Seems a bug, u should write to their support as well.
Try to put it is start up folder manually or U can make a keyboard shorcut to launch it.

 

Is SSM blocking the CH autostart entry?

 

I will suggest to uninatll both( make a backup of ur SSM rules).
Reinstll CH first and then SSM.

 

https://www.wilderssecurity.com/showpost.php?p=872108&postcount=38

 

I have installed for 2 PC's now the following combo
- Antivir free
- CyberHawk Behavior + DEP for all programs in XP
- Spyware Terminator with HIPS enabled

Because Spyware Terminator scans your harddisk (like I Abtrusion Protector did) and makes a white list. So you do not get pop-ups while running yot current programs (only when installing new ones). SpywareTerminator gives good protection over vulnarable windows files.

 

What is DEP?

 

Data Execution Prevention part of Windows Operating System.

dja2k

 

Thanks.

 

Aigle,

When you processor supports it, it is a cheap way of protection against memory violation. Funny thing is that Comodo now claims it protects against bufer overflows.
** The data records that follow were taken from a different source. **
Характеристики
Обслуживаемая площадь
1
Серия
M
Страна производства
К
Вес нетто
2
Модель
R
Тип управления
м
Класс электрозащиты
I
When you read their site it is through DEP enabling.

Regards

 

To be true I never knew about DEP. I will read more about this.

 

With your processor supporting DEP and a HIPS who protects against data and dll injecttion (PG, SSM or CB) you are pretty save against trojans trying to hide in other 'good' aps.

 

That,s nice. I will check this and if possible will try.

 

Just right click your computer icon. Select properties. Click the advanced tab

Click performance button (the same section where you can change the visual effects of windows, processor/memory use and define the size of virtual memory), click the DEP tab, enable DEP for all programs

Regards K

 

Thanks. I just checked and my Processor does not support it( it,s Pentium M).
It is saying windows can use DEP software however so I enabled it.
Am I going to loose some functionality( could not read about it yet).

 

No only performance, which you will gain back when removing CB (SSM gives same process protection) and uncheck the process protection of Comodo (because Comodo only protects changed aps to connect to internet, not the actual changing itself, try the Zapass test with SSM and CB set off with Comodo).

 

Means what? sorry

 

DEP invoked by software will take additional computing power (that is I think the reason MS has listed it with performance in stead of security )

You can gain the performance back by removing CB (SSM gives same process protection) and uncheck the process protection of Comodo.

Comodo only protects changed aps to connect to internet, not the actual changing itself (try the Zapass test with SSM and CB set off with Comodo to convice yourself). SInce CB or SSM already protect against proces modification you can turn this feature of Comodo off.

With your security setup Antivir + FireWall (with proces protection) + SSM + CB + GeSWall you have some overlapping area's: With Antivir + Comodo (plain) + SSM + GeSWall you have a solid security in my opinion

(I run Antivir + SSM + GeSwall as well, with no outbound firewall, just the Nat-router)

Regards Kees

 

Thanks. I have enabled it and until so far it,s OK. Did not notice anty difference. So I will continue with this set up. I might drop SSm anytime or use it only during surfinf with disconnected interface( sometimes I just don,t like many pop ups).